Remember when $4-a-gallon fuel was the biggest worry drivers had at the gas pump? State officials are tackling a new problem that might put a bigger dent in their wallets: Skimming.
Investigators have begun to find electronic machines inside gas pumps around Michigan that allow criminals to gather and store credit card information from unsuspecting drivers.
The skimming machine criminals typically use the credit card data to buy gift cards, which means their spending can’t be traced.
Michigan Department of Agriculture and Rural Development inspectors began searching in earnest for the electronic thieves in August and have found 15 skimming devices in 6,000 pumps they’ve looked at.

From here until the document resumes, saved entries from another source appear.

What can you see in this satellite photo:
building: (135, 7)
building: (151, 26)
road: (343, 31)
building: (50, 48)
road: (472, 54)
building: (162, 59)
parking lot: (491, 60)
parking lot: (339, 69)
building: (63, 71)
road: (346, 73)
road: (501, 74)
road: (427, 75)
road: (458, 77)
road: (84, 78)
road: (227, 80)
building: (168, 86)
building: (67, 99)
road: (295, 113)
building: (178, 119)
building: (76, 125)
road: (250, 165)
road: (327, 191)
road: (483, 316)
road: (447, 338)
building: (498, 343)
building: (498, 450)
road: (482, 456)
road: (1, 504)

It works out to a rate of only 0.25 percent, or less than a percentage point of the state’s filling machines. But when projected to the more than 100,000 gas pumps across the state, it means there could be as many as 250 machines out there surreptitiously collecting credit card information.
“Our main focus in performing inspections has always been to make sure people are getting the right quantity of gasoline …,” said Craig VanBuren, director of the Agriculture Department’s Motor Fuels Quality and Weights and Measure programs. “But (skimmers) have become a part of our everyday inspections.
“We’ve already found skimmers on pumps we’d previously checked two weeks earlier.”
Even credit card holders with the new chip-security technology remain vulnerable to skimming devices because gas stations aren’t required to replace their credit card readers to accommodate the chip-enabled cards until 2017.
“People still need to be cautious for a couple more years,” said Jennifer Holton, spokeswoman for the Agriculture Department.
The use of electronic thievery happens right out in the open. An August arrest in Grand Ledge, west of Lansing, illustrated how two suspects operated before their arrest, police said.
“Bottom line, this is fraud,” said Jamie Clover Adams, director of the state Agriculture Department. “This is stealing someone’s personal information for criminal use. These inspections are just another way MDARD is protecting Michigan consumers at the pump.”
It’s a new problem for the Agriculture Department’s 14 inspectors who cover the state.